Pedido de desculpas de Collor

Em entrevista à rádio do Senado, em março de 2010, o ex-presidente Fernando Collor pediu desculpas à população pelo bloqueio do dinheiro. “Peço desculpas, as mais sentidas e as mais humildes, aos brasileiros que passaram por constrangimentos, traumas, medos, incertezas e dramas pessoais com o bloqueio do dinheiro. Lamento que tenha acontecido. Hoje, não faria de novo”, disse o ex-presidente em entrevista.

Na ocasião, Collor também ressalta os acertos do plano. “A minha agenda macroeconômica prevalece até hoje, quebrou tabus como a abertura da economia, a Lei da Informática, as reservas de mercado, as privatizações, o não-calote da dívida externa. Tudo isso era parte do plano de estabilização, mas hoje só falam no bloqueio do dinheiro.”, lamentou Collor.

O Plano Collor como tema de TCC

O Plano Collor também foi tema do Trabalho de Conclusão de Curso (TCC), intitulado Plano Collor I, da ex-aluna e atual economista Isabell Marques. Segundo ela, a escolha do tema foi influenciada pela admiração por Fernando Collor e por considerar a relevância do Plano para o país. “A escolha do tema para o meu TCC foi influenciada pela admiração que tenho com o atual senador Fernando Collor desde quando era uma criança, sob influência da minha mãe, que também sempre o admirou”, explica Isabell.

Marques acrescenta ainda que a admiração por Collor também influenciou a sua escolha profissional, já que ele também é economista. “Quando já estava na faculdade de economia, questionei: por que não fazer o TCC de algo que foi marcante na história do país e que marcou a nossa economia?” justificou Isabell.

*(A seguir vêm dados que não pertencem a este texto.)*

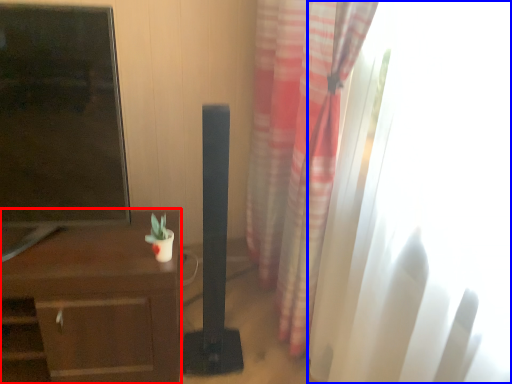
Question: Which object is further to the camera taking this photo, desk (highlighted by a red box) or window (highlighted by a blue box)?

Choices:
 (A) desk
 (B) window

Answer: (A)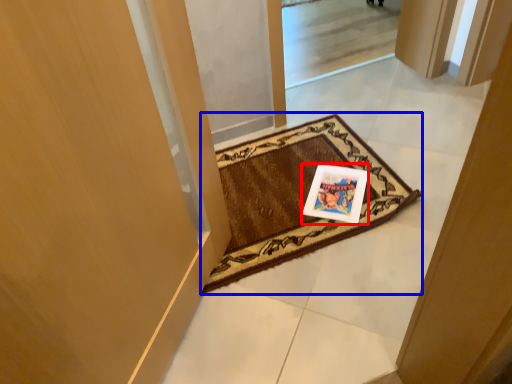
Question: Which point is closer to the camera, postcard (highlighted by a red box) or mat (highlighted by a blue box)?

Choices:
 (A) postcard
 (B) mat

Answer: (B)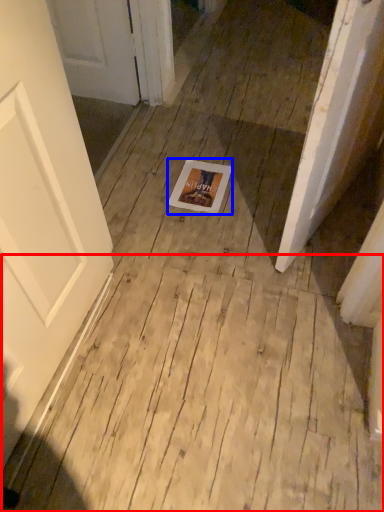
Question: Among these objects, which one is nearest to the camera, plywood (highlighted by a red box) or postcard (highlighted by a blue box)?

Choices:
 (A) plywood
 (B) postcard

Answer: (A)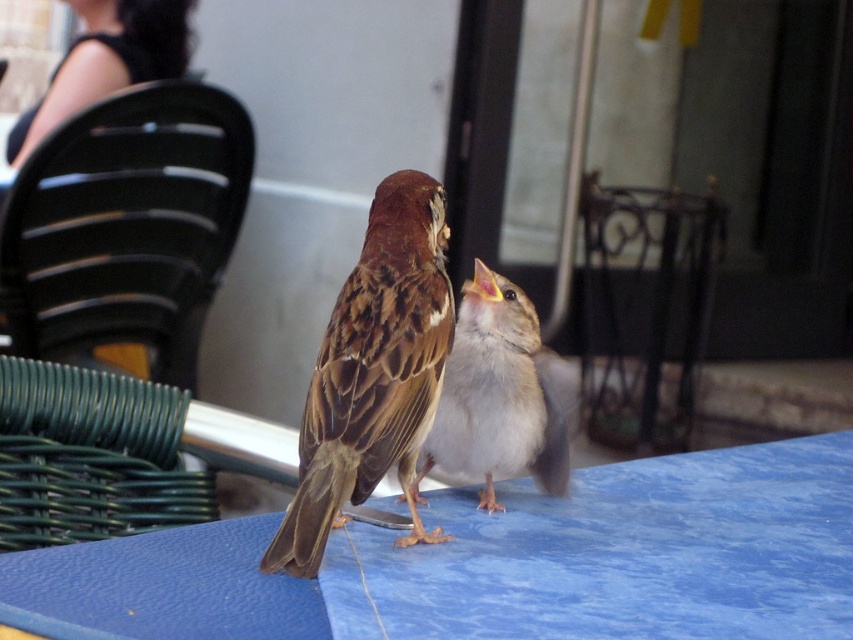
You are a photographer trying to capture the brown feathered sparrow at center in your shot. The camera you are using has a focal length of 50mm and an aperture of f2.8. If the sparrow moves 0.5 meters closer to the camera, will its image on the sensor become larger or smaller?

The image of the brown feathered sparrow at center will become larger on the sensor because when the subject moves closer to the camera, the image size increases due to the inverse relationship between distance and image magnification.

You are standing at the center of the image. Which direction should you move to reach the black plastic chair at upper left?

The black plastic chair at upper left is located at point (x=126, y=225), so you should move towards the upper left direction to reach it.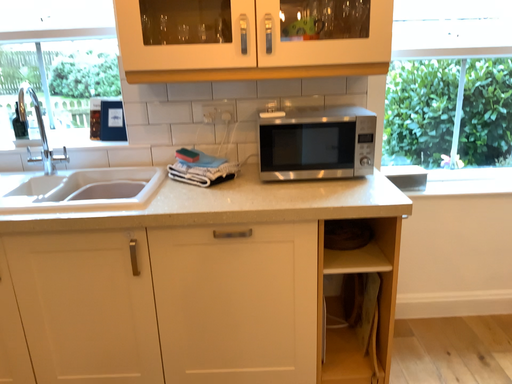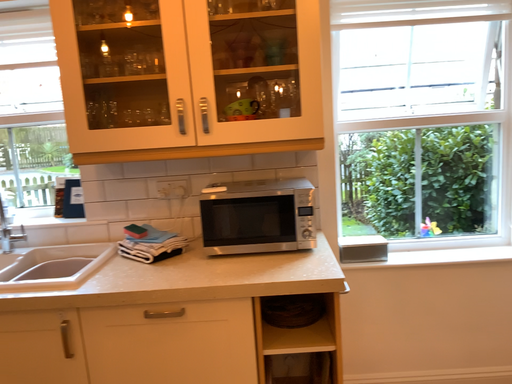
Question: How did the camera likely rotate when shooting the video?

Choices:
 (A) rotated downward
 (B) rotated upward

Answer: (B)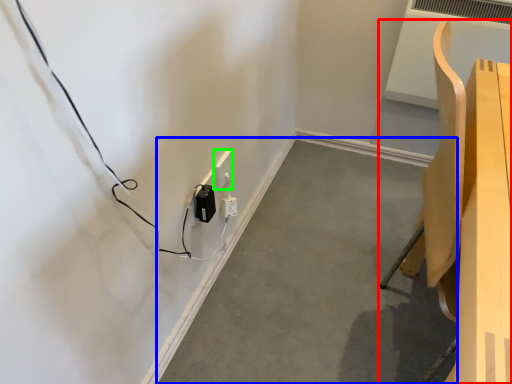
Question: Which is farther away from furniture (highlighted by a red box)? concrete (highlighted by a blue box) or electric outlet (highlighted by a green box)?

Choices:
 (A) concrete
 (B) electric outlet

Answer: (B)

Em relação à contribuição do Plano Collor para a estabilização econômica do país, Marques avalia que o Plano preparou o ambiente para a implementação do Plano Real. “Sem duvidas, o Plano Collor foi importante e contribuiu para conter a inflação no chamado Plano Real em meados da década de 90, já posterior ao seu governo. O Plano Collor preparou o ambiente para o novo plano, normalizando um pouco o cenário que se verificava na época a partir da adoção de medidas com crescimento a longo prazo, como a abertura econômica, privatização de empresas e redução do estado”, finalizou.